» **EXERCISE DATA**
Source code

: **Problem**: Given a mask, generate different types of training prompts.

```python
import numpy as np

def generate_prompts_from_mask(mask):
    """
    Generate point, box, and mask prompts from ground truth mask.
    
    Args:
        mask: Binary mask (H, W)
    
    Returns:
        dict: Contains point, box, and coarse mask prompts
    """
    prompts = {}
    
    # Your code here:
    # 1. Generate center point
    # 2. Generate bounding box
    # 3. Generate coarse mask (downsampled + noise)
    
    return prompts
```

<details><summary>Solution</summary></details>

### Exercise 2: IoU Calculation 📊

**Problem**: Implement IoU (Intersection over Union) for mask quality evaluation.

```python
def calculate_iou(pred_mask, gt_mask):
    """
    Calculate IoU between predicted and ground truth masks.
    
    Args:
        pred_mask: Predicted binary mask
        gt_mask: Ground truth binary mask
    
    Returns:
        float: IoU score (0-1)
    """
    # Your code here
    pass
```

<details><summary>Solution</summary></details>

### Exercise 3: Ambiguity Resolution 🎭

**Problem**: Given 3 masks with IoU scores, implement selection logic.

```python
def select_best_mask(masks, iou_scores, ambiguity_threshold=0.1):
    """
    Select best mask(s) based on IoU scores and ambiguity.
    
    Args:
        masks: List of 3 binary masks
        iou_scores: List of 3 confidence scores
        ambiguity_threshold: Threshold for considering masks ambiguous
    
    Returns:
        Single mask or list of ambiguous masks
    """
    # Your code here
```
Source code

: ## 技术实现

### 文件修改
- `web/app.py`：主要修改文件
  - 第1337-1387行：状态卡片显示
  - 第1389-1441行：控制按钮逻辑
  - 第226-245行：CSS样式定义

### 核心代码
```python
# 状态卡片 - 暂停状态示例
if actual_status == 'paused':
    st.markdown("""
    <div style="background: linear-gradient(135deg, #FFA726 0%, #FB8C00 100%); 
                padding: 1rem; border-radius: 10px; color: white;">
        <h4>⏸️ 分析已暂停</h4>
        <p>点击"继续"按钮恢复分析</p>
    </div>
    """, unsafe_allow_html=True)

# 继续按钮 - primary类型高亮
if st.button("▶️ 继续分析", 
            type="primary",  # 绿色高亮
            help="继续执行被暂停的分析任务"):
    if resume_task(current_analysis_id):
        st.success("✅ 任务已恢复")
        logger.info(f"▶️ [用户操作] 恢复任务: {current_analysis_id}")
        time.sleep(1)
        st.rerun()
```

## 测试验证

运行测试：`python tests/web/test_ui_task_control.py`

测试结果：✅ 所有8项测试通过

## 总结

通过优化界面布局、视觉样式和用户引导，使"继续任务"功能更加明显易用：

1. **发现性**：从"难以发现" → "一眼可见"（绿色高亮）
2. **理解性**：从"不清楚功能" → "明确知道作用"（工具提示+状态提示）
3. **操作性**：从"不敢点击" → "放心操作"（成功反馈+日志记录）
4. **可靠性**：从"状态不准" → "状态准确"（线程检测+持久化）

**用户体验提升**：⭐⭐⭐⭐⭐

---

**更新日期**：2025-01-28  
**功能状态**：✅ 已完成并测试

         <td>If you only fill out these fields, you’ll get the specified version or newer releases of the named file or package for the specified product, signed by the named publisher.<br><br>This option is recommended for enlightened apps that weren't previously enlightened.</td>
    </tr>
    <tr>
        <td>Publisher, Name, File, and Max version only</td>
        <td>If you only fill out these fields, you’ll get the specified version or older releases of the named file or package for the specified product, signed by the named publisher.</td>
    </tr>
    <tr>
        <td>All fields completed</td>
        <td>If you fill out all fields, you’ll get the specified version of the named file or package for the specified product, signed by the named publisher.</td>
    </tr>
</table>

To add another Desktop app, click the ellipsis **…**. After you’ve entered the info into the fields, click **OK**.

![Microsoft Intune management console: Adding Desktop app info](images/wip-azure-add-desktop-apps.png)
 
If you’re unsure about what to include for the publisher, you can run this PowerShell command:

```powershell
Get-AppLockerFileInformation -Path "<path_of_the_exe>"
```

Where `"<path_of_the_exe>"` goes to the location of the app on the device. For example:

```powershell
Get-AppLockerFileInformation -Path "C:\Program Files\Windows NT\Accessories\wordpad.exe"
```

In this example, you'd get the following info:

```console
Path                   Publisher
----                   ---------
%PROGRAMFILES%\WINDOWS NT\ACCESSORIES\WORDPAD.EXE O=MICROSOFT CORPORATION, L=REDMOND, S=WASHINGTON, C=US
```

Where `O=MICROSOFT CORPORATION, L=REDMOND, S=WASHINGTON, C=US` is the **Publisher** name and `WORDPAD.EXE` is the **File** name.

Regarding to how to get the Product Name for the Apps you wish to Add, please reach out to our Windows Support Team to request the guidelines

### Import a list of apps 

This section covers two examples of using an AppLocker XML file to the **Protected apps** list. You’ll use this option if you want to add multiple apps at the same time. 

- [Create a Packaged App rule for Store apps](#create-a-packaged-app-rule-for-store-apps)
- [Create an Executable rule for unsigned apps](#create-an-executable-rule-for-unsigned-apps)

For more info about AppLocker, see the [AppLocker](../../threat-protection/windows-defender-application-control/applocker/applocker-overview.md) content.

» **TASK TO COMPLETE**
If a line above holds the word "specified", copy it.

» **ANSWER BOX**
         <td>If you only fill out these fields, you’ll get the specified version or newer releases of the named file or package for the specified product, signed by the named publisher.<br><br>This option is recommended for enlightened apps that weren't previously enlightened.</td>
        <td>If you only fill out these fields, you’ll get the specified version or older releases of the named file or package for the specified product, signed by the named publisher.</td>
        <td>If you fill out all fields, you’ll get the specified version of the named file or package for the specified product, signed by the named publisher.</td>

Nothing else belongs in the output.